Measures of central tendency
Measures of central tendency describe the center point of a data set. There are three main measurements:
- Meaning
- Median
- Method
Meaning
The mean is the average of the data set. It is calculated by adding up all the numbers and dividing by the count of the numbers.
Mean = (Sum of all data points) / (Number of data points)
Example:
Data: 2, 3, 5, 7, 11
Mean = (2 + 3 + 5 + 7 + 11) / 5 = 5.6
Median
The median is the middle value of an ordered data set. If the number of data points is odd, the median is the middle number. If even, it is the average of the two middle numbers.
Example of odd number of data points:
Data: 3, 5, 7, 9, 11
Median = 7
Example of even number of data points:
Data: 3, 5, 7, 9
Median = (5 + 7)/2 = 6
Method
The mode is the number that appears most often in a data set. A set of data may have one mode, more than one mode, or no mode.
Example:
Data: 4, 4, 6, 8, 2, 4, 10
Mode = 4
Measures of variability
Measures of variability describe the spread of data within a data set. Key measurements include:
- Category
- Quarrel
- Standard Deviation
Category
The range is the difference between the highest and lowest values in a data set.
Range = (Maximum value) - (Minimum value)
Example:
Data: 3, 7, 8, 15, 20
Range = 20 – 3 = 17
Quarrel
Variance measures how far each number in the set is from the mean and thus how far it is from every other number in the set. It is calculated by taking the average of the squared deviations from the mean.
Variance = (Σ (xi - Mean)^2) / N
Example:
Data: 3, 7, 7, 19
Mean = (3 + 7 + 7 + 19) / 4 = 9
Variance = [(3-9)^2 + (7-9)^2 + (7-9)^2 + (19-9)^2] / 4 = 30
Standard deviation
The standard deviation is the square root of the variance and provides a measure of the average distance from the mean.
Standard Deviation = √Variance
Example:
Data: 3, 7, 7, 19
Variance = 30
Standard deviation = √30 ≈ 5.48
Visualization of descriptive statistics
Descriptive statistics can be represented using a variety of graphical techniques. These include histograms, bar charts, pie charts, box plots, and scatter plots.
Bar chart
Bar charts are used to display categorical data, with rectangular bars indicating the frequency of each category.

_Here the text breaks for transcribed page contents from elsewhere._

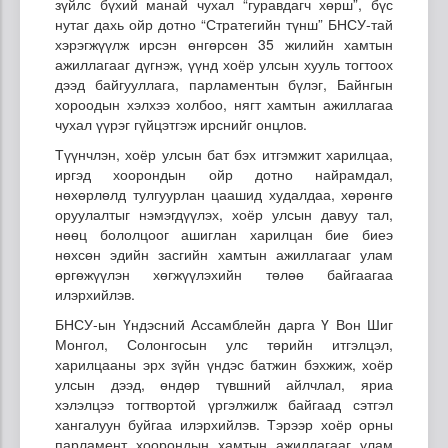
зүйлс бүхий манай чухал “гуравдагч хөрш”, бүс
нутаг дахь ойр дотно “Стратегийн түнш” БНСУ-тай
хэрэгжүүлж ирсэн өнгөрсөн 35 жилийн хамтын
ажиллагааг дүгнэж, үүнд хоёр улсын хууль тогтоох
дээд байгууллага, парламентын бүлэг, Байнгын
хороодын хэлхээ холбоо, нягт хамтын ажиллагаа
чухал үүрэг гүйцэтгэж ирснийг онцлов.
Түүнчлэн, хоёр улсын бат бэх итгэмжит харилцаа,
иргэд хоорондын ойр дотно найрамдал,
нөхөрлөлд тулгуурлан цаашид худалдаа, хөрөнгө
оруулалтыг нэмэгдүүлэх, хоёр улсын давуу тал,
нөөц бололцоог ашиглан харилцан бие биеэ
нөхсөн эдийн засгийн хамтын ажиллагааг улам
өргөжүүлэн хөгжүүлэхийн төлөө байгаагаа
илэрхийлэв.
БНСУ-ын Үндэсний Ассамблейн дарга Ү Вон Шиг
Монгол, Солонгосын улс төрийн итгэлцэл,
харилцааны эрх зүйн үндэс батжин бэхжиж, хоёр
улсын дээд, өндөр түвшний айлчлал, яриа
хэлэлцээ тогтвортой үргэлжилж байгаад сэтгэл
хангалуун буйгаа илэрхийлэв. Тэрээр хоёр орны
парламент хоорондын хамтын ажиллагааг улам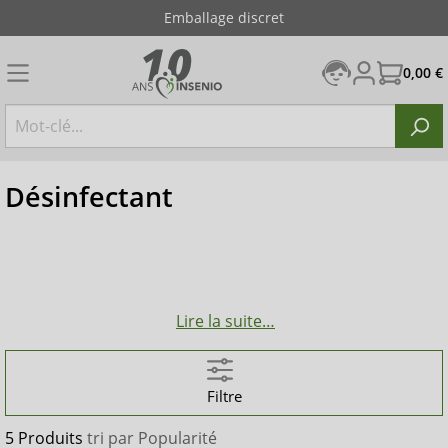
Emballage discret
0,00 €
Désinfectant
Lire la suite…
Filtre
5 Produits
tri par
Popularité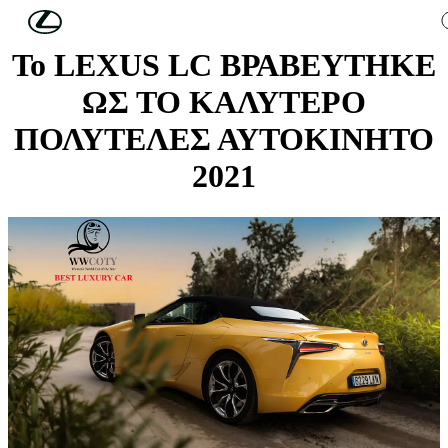
Συνέχεια στο κύριο περιεχόμενο
(Πατήστε enter)
To LEXUS LC ΒΡΑΒΕΥΤΗΚΕ
ΩΣ ΤΟ ΚΑΛΥΤΕΡΟ
ΠΟΛΥΤΕΛΕΣ ΑΥΤΟΚΙΝΗΤΟ
2021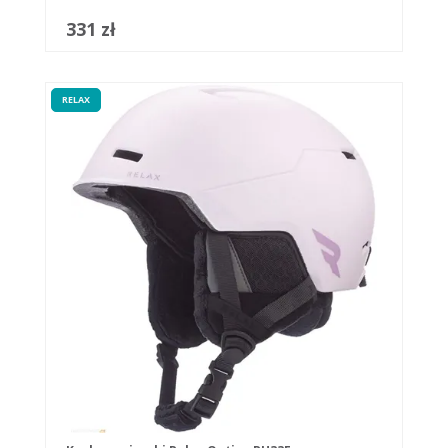
331 zł
RELAX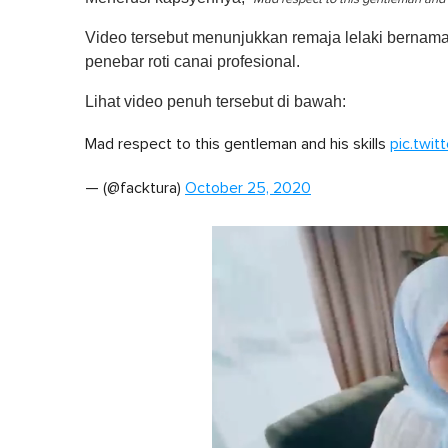
Video tersebut menunjukkan remaja lelaki bernam
penebar roti canai profesional.
Lihat video penuh tersebut di bawah:
Mad respect to this gentleman and his skills
pic.twi
— (@facktura)
October 25, 2020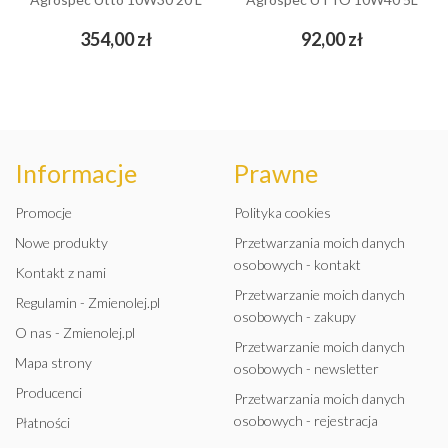
Cena
Cena
354,00 zł
92,00 zł
Informacje
Prawne
Promocje
Polityka cookies
Nowe produkty
Przetwarzania moich danych
osobowych - kontakt
Kontakt z nami
Przetwarzanie moich danych
Regulamin - Zmienolej.pl
osobowych - zakupy
O nas - Zmienolej.pl
Przetwarzanie moich danych
Mapa strony
osobowych - newsletter
Producenci
Przetwarzania moich danych
osobowych - rejestracja
Płatności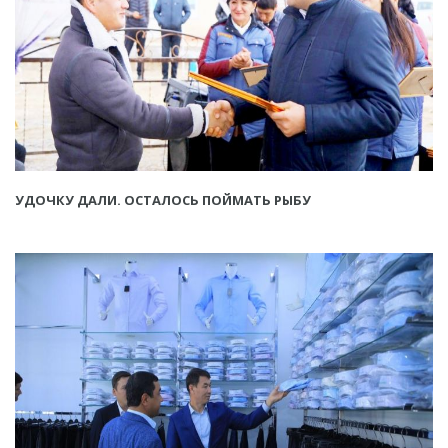
УДОЧКУ ДАЛИ. ОСТАЛОСЬ ПОЙМАТЬ РЫБУ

The length of the bars is proportional to the number of cases in each category.
Histogram
Histograms are used to display continuous data and it shows the frequency distribution of a set of continuous data points.
Sketch
Box plots are used to display the distribution of data based on a five-point summary: minimum, first quartile, median, third quartile, and maximum.
Pie chart
Pie charts display proportional data and each slice represents a part of the whole. It is particularly effective for showing part-to-whole relationships.
Scatter plot
Scatter plots are used to determine the relationship between two variables. Data are plotted as a collection of points, each of which has the value of one variable determining the position on the horizontal axis and the value of the other variable determining the position on the vertical axis.
Importance of descriptive statistics
Descriptive statistics are incredibly useful because they provide a simple summary of samples and measurements, giving a quick overview of a data set. They also provide the basis for further statistical analysis, including inferential statistics, which helps ensure accurate and reliable research findings.
Visual examples such as charts and plots not only make data understandable at a glance but also provide insightful tools that can highlight important characteristics of a data set such as trends, fluctuations, and relationships between variables.
In practice, these tools are invaluable in various fields such as science, finance, business analysis, and economics, where having a summary and good understanding of datasets can guide important decision-making processes.
This comprehensive investigation of descriptive statistics highlights its critical role in simplifying and communicating complex data in an understandable and actionable way. By translating large amounts of numbers into digestible insights, descriptive statistics provides the lens through which we can view, understand, and analyze the world through data.